▶ [Texte du document]
<<<<

Les enjeux sont particulièrement élevés pour ceux qui terminent leurs études. Nombre d’entre eux ont obtenu leur diplôme du secondaire durant les premiers mois de la pandémie et n’ont jamais eu l’occasion de célébrer aux côtés de leurs camarades de classe.

« Depuis des décennies, la collation des grades est un lieu de libre expression et de protestation pacifique et il est vraisemblable que cela se poursuivra », a indiqué l’Université du Michigan sur son site web.

Le tumulte dans les universités s’est intensifié après que l’Université Columbia a fait appel à la police la semaine dernière pour faire disperser des protestataires installés dans un grand campement sur une pelouse de l’établissement et qui refusaient de partir. Il y a eu des arrestations.

Mardi matin, à l’Université Yale, où des dizaines de personnes avaient été arrêtées la veille, des dizaines d’étudiants ont envahi la place publique en scandant « Libérez la Palestine » et en exigeant que leur établissement vende tout investissement lié aux fabricants d’armes militaires.

>>>>

▶ [Jeu de données]
<<<<

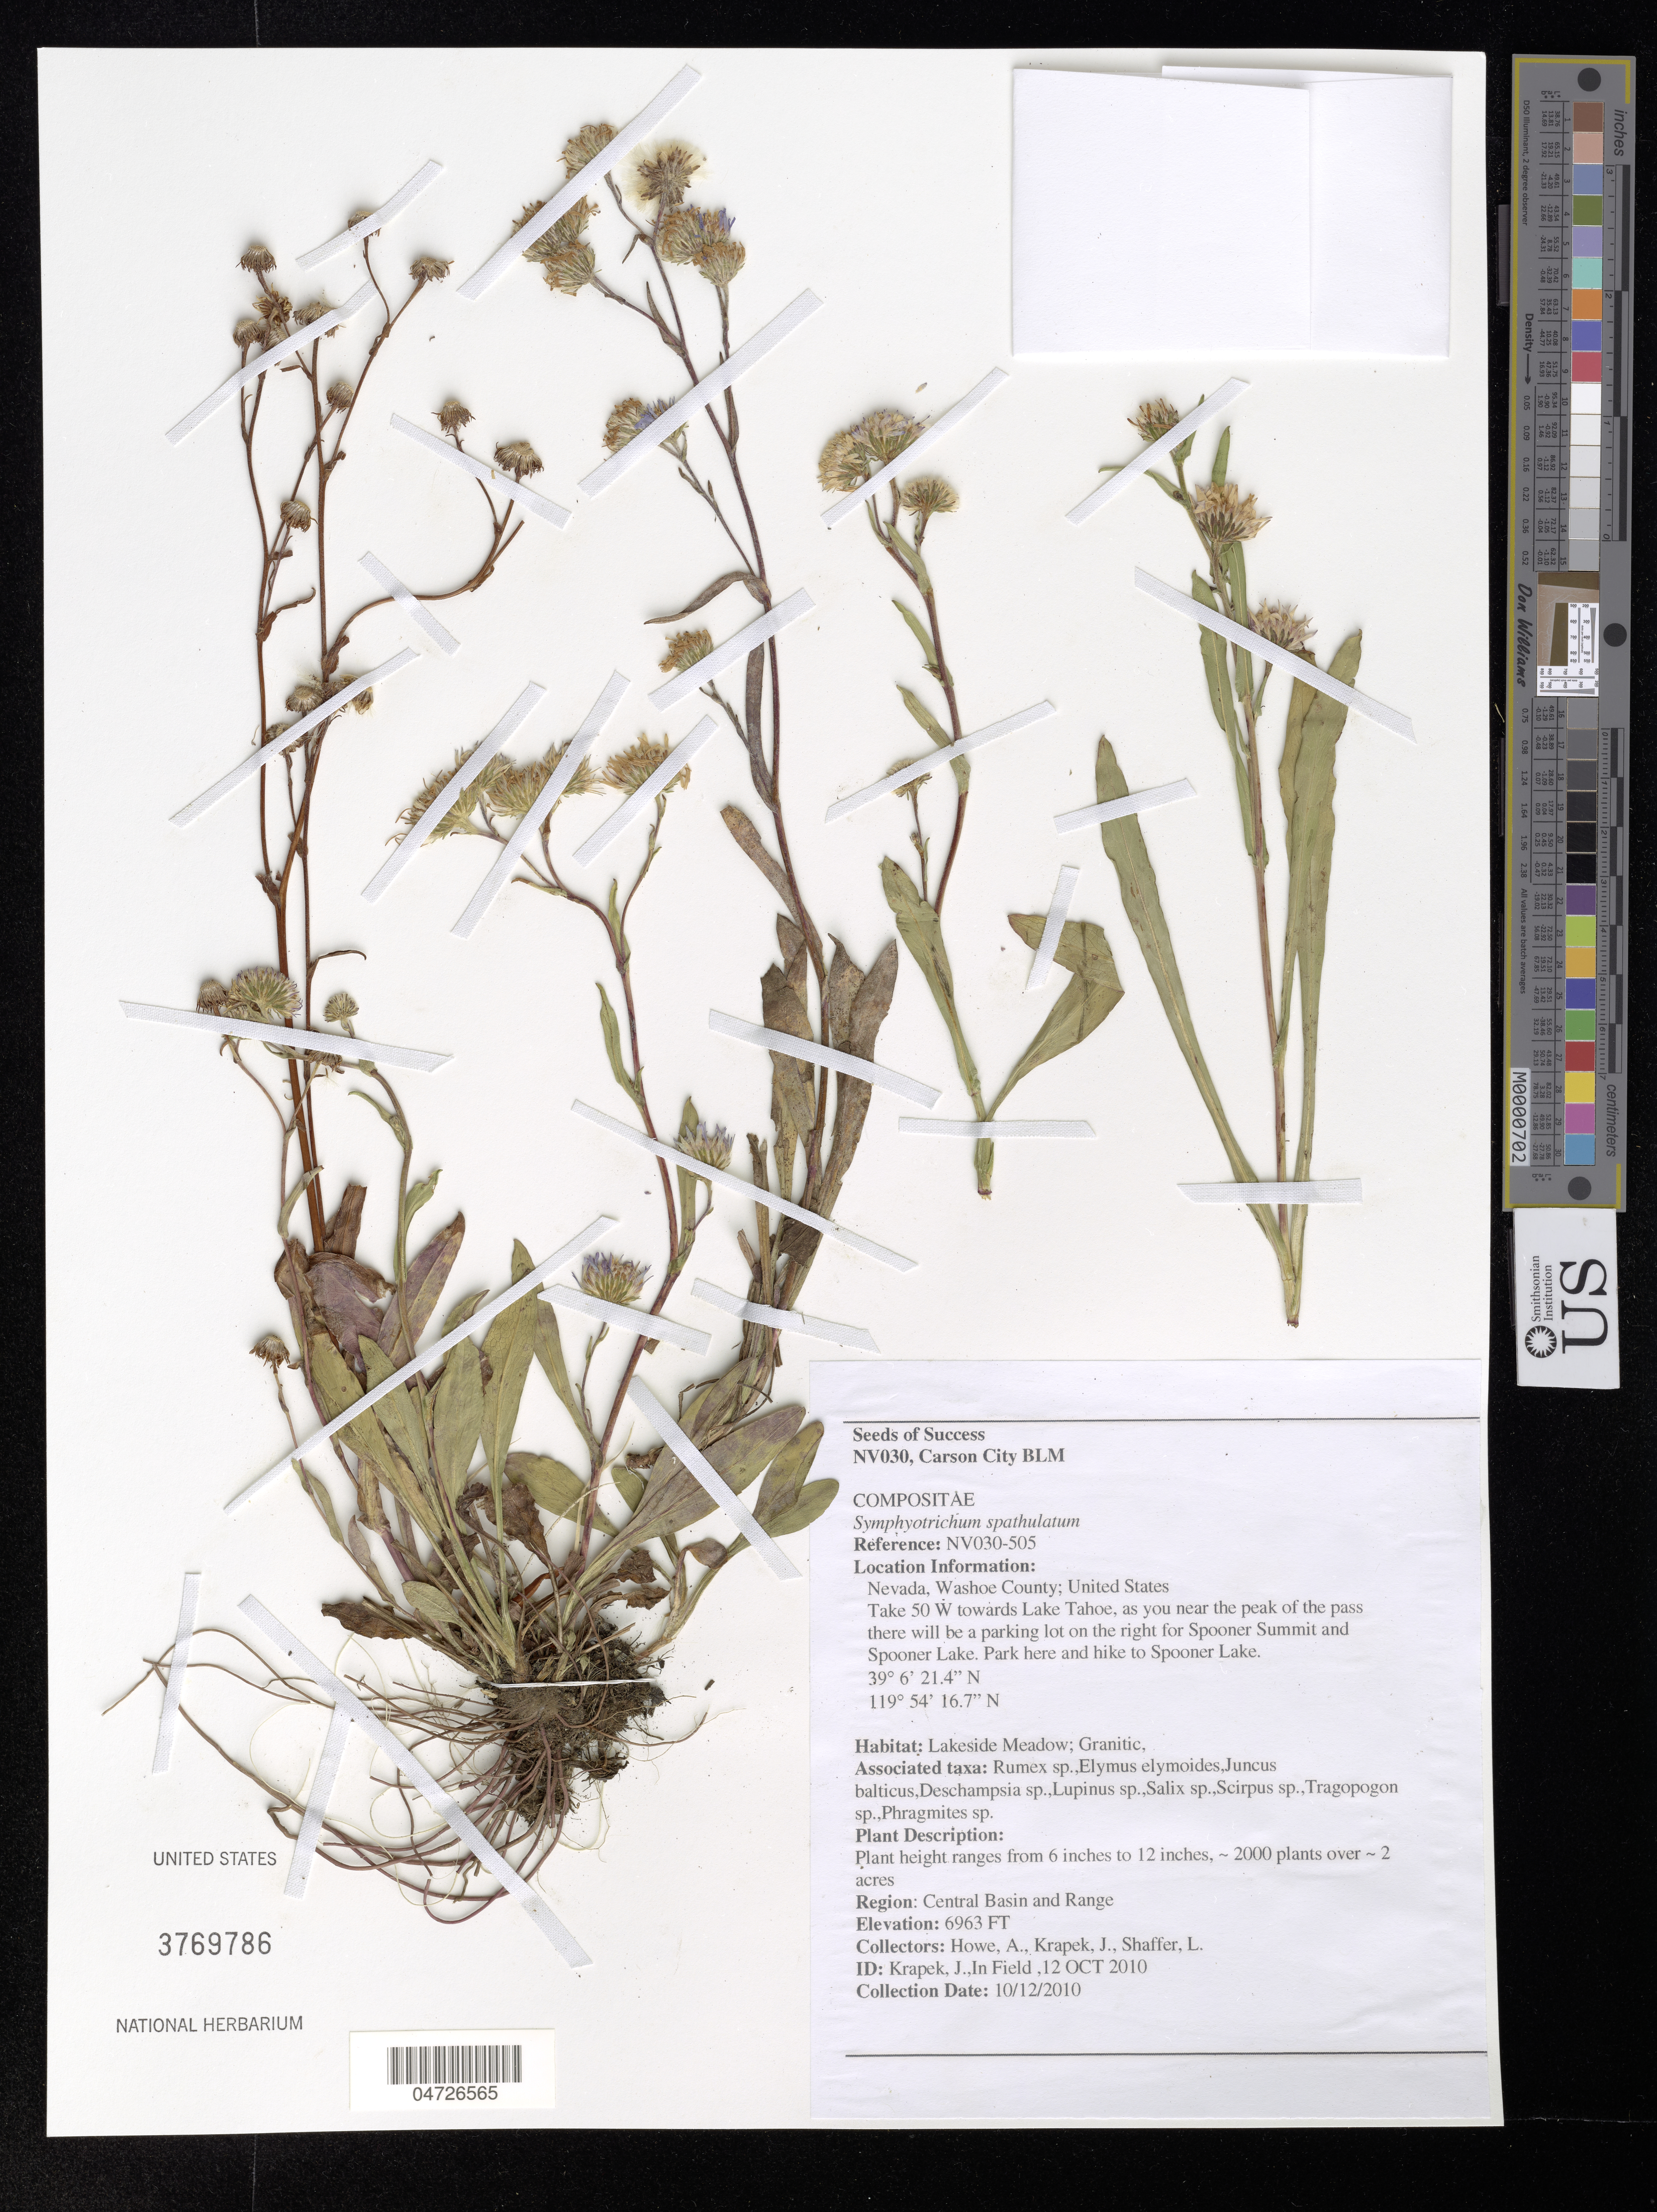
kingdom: Plantae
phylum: Tracheophyta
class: Magnoliopsida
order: Asterales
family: Asteraceae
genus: Symphyotrichum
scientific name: Symphyotrichum spathulatum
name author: (Lindl.) G.L. Nesom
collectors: A. Howe, J. Krapek & L. Shaffer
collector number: NV030-505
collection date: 2010-12-10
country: United States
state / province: Nevada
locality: Washoe County. Take 50 W towards Lake Tahoe, as you near the peak of the pass there will be a parking lot on the right for Spooner Summit and Spooner Lake. Park here and hike to Spooner Lake.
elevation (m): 2122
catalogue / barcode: US 3769786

>>>>

▶ [À faire] Pourriez-vous reprendre le texte sur les manifestations étudiantes dans les universités en le poursuivant après sa dernière phrase ?

▶ [Corrigé]
« Les gens ont l’intention de continuer, de continuer à occuper l’espace et de continuer à sensibiliser à ce qui se passe à Gaza et à ce que fait Yale », a déclaré Chisato Kimura, 24 ans, étudiante en droit.

On ne sait pas si l’agitation étudiante entraînera d’autres arrestations sur les campus ou si les dirigeants universitaires agiront avec moins de sévérité avec la fin de la session. De nombreux administrateurs, observant le tumulte à Columbia, semblent préférer des stratégies plus flexibles devant les manifestations.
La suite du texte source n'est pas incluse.